Euthenasia isn't technically suicide, though some forms of immortality might require assistance to end. In those cases, I do think that the establishment of sound mind is in order on behalf of the assistant, though the whole situation is a weird one in terms of personal agency (this is a large part of the plot of my OF novel.)

In cases where a person can choose to end their own life, whether activly or via refusing "life support," it's only a question of when intervention is morally necessary and to what extent. That's not euthenasia, and while it is used for neferious means, it's unusual that you'd need to be arguing with the potential victim over it. Either they are trying to kill themselves, or someone is trying to kill them against their will.

There was a comic that explained how fanfic writers under 30 have Twilight angst about it, those over 30 have Twilight celebrate being about to screw over death.

Rather reminds me of that episode of Voyager with Quinn. If I was immortal, I would kill myself.

....someday. eventually. after I had done everything I could ever think of, and then all the other things I hadn't been able to think of before. When I felt like I could no longer benefit society, which would take an awfully long time. But that's very different from wishing I wasn't immortal in the first place.

I absolutely want to be immortal. Thinking that immortality carries with it a risk of eternity spent aged to frailty and beyond, though, is absurd, assuming the damage theory of ageing is correct (and almost certainly so for most other theories for how ageing works): ageing to death involves accumulation of damage to the point that some life-critical system finally fails, and on the journey there, the thus-far accumulated damage is what's ultimately responsible for basically all of the physical and mental traits we associate with middling to advanced age; therefore, fixing the damage also turns back the clock in that regard. Since fixing said damage just happens to be the plan for extending lifespan under the damage theory of ageing, it follows quite readily that the fear of those extra years spent in aged frailty is baseless.

Similarly, there's no reason to expect that we would just accumulate injuries over the eons until we're a barely-functional shadow of our former selves; we are already able to grow replacement tissues for many areas of the body starting from a small skin scraping, and we're on the threshold of full organ replacement in this manner. From there, it's a relatively short hop to being able to replace limbs and the like wholesale, and of course that completely discounts simply using artificial replacements, technology for which is also progressing by leaps and bounds.

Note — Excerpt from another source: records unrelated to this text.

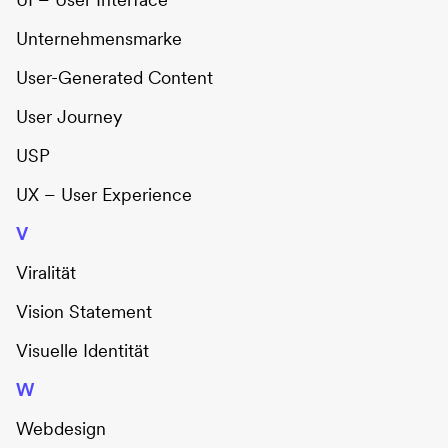
Unternehmensmarke
User-Generated Content
User Journey
USP
UX – User Experience
V
Viralität
Vision Statement
Visuelle Identität
W
Webdesign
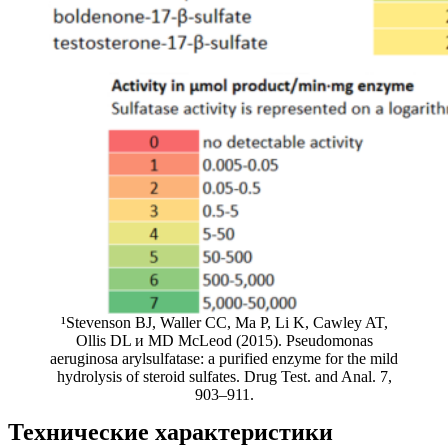
¹Stevenson BJ, Waller CC, Ma P, Li K, Cawley AT,
Ollis DL и MD McLeod (2015). Pseudomonas
aeruginosa arylsulfatase: a purified enzyme for the mild
hydrolysis of steroid sulfates. Drug Test. and Anal. 7,
903–911.
Технические характеристики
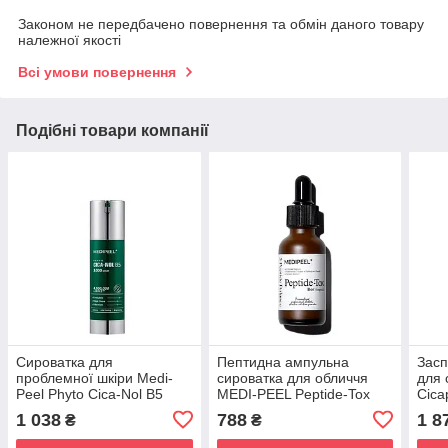
Законом не передбачено повернення та обмін даного товару
належної якості
Всі умови повернення
Подібні товари компанії
Сироватка для
Пептидна ампульна
Засп
проблемної шкіри Medi-
сироватка для обличчя
для 
Peel Phyto Cica-Nol B5
MEDI-PEEL Peptide-Tox
Cica
3000 Shot Serum 50 ml
Bor Ampoule 30ml
Repa
1 038
788
1 8
₴
₴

On a slightly different tack, realistically any society which provides for immortality must also provide an out; it would be just as tyrannical for a society to completely forbid self-termination as it would for a society to forbid making use of immortality-providing technologies that are readily available. The name of the game should be personal choice, after the normal assurances that said choice is stable, not being made under duress, etc.

I would not wish to live forever, nor shall I have to. Christopher's gone ahead, and I have a strong conviction that we'll meet again in an afterlife, but even if I'm wrong, ceasing to exist doesn't frighten me. Every day that I remain here carries me further away from him, but also that much closer to meeting again. If I did not have that faith, I'd have killed myself long since.